Binance CEO Changpeng Zhao (“CZ”) expressed disappointment at how the whole UST/LUNA escapade was handled following UST’s de-peg.
In a thread of tweets on Friday, the business executive explained the reasons for Binance’s initial decision to suspend LUNA and UST trading, insisting that “At Binance, we prioritize user protection.”
According to CZ, Terra’s face-off with Binance reached a breaking point after validators decided to suspend the entire network. As a result, deposits and withdrawals from any exchange were stifled since the network was not producing blocks, placing customers at peril.
“Some of our users, unaware of the large amounts of newly minted LUNA outside the exchange, started to buy LUNA again, without understanding that as soon as deposits are allowed, the price will likely crash further. Due to these significant risks, we are suspending trading” CZ wrote.
He further went on to express disappointment at how the UST/LUNA was handled by the Terra Team. CZ disclosed that they had earlier requested the Terra team to “restore the network, burn the extra minted LUNA, and recover the UST peg” but there was no forthcoming response.
“This is in sharp contrast to Axie infinity, where the team took accountability. Had a plan and were communicating with us proactively and we helped” CZ added.
Earlier today, Binance announced that it had suspended trading of LUNA and UST pairs, after issuing a cautionary notice yesterday. Later, CZ stated that Binance had resumed trading for the said coins after a 2-hour meeting with undisclosed parties.
Meanwhile, on Friday, data analytics website CryptoQuant reported a significant amount of Bitcoin flowing from Gemini into exchanges, some of which was traced back to the Luna Foundation Guard (LFG) wallet.

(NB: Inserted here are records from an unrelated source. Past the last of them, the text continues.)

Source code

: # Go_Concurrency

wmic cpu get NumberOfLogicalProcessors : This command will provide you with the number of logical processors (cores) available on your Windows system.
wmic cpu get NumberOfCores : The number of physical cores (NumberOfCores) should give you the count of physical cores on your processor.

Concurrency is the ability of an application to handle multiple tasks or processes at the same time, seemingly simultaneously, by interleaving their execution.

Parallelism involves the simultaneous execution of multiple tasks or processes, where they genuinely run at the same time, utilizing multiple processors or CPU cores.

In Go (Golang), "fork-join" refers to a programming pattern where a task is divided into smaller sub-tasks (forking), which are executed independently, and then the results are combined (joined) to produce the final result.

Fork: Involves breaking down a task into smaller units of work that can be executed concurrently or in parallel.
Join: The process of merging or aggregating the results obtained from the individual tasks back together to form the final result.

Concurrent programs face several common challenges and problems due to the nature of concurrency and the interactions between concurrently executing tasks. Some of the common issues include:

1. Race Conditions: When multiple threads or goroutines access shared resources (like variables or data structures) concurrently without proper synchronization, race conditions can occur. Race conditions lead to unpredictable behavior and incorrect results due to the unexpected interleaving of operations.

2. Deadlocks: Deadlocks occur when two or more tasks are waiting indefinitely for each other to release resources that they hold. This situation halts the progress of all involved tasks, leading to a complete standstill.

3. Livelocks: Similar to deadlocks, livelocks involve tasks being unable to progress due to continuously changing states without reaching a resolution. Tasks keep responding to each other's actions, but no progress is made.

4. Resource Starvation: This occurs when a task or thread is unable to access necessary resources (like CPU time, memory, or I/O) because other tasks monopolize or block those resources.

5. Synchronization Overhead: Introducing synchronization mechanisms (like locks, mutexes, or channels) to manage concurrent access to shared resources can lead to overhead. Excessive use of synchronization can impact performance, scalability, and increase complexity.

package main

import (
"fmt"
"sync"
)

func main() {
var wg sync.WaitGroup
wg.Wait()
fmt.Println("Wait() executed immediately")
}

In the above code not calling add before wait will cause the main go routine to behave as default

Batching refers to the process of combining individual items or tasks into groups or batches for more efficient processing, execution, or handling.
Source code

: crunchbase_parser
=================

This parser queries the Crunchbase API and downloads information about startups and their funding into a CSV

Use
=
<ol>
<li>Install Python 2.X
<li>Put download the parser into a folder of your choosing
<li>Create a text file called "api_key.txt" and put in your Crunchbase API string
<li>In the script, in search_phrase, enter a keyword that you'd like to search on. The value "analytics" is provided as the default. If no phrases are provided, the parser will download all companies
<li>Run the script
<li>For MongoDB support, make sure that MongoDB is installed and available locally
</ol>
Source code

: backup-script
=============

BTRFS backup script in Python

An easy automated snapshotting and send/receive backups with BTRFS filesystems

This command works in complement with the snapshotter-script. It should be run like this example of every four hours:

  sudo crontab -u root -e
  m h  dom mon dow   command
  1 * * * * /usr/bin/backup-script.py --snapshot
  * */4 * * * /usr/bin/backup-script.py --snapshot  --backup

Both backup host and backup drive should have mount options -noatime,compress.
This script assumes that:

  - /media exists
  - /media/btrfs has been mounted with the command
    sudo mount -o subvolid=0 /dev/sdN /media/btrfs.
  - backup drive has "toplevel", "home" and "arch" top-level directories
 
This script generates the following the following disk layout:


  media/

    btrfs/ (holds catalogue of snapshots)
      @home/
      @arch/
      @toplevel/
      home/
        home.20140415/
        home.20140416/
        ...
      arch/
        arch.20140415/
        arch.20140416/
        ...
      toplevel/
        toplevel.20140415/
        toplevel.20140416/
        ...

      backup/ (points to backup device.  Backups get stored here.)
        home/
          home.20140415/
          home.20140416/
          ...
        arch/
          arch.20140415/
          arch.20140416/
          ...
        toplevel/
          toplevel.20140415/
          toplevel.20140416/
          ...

“37K BTC flowed from Gemini flowed from Gemini to all other exchanges, hitting an all-time high on May 8th – 37K BTC moved from LFG reserve wallet to Gemini on May 9th– No significant trading volume on Gemini for now, but it’s skyrocketing on other exchanges.” CryptoQuant tweeted.
On May 9, LFG announced a $750M worth of BTC to OTC firms to protect the UST peg. Later in the day, the LFG said that it had loaned out 37,000 BTC to market makers (MMs), highlighting that “it is currently being used to buy UST.” CryptoQuant would later trace the movement of that BTC into the Gemini crypto exchange, moments before it was dumped for UST.
The decision to use Gemini given that it is often mislabeled for Coinbase or OKX has also been questioned, exonerating CZ’s claims of Terra’s team lacking accountability.
As of writing, UST is priced at $0.16, still a far cry from the $1 peg while LUNA has plunged to $0.0001086.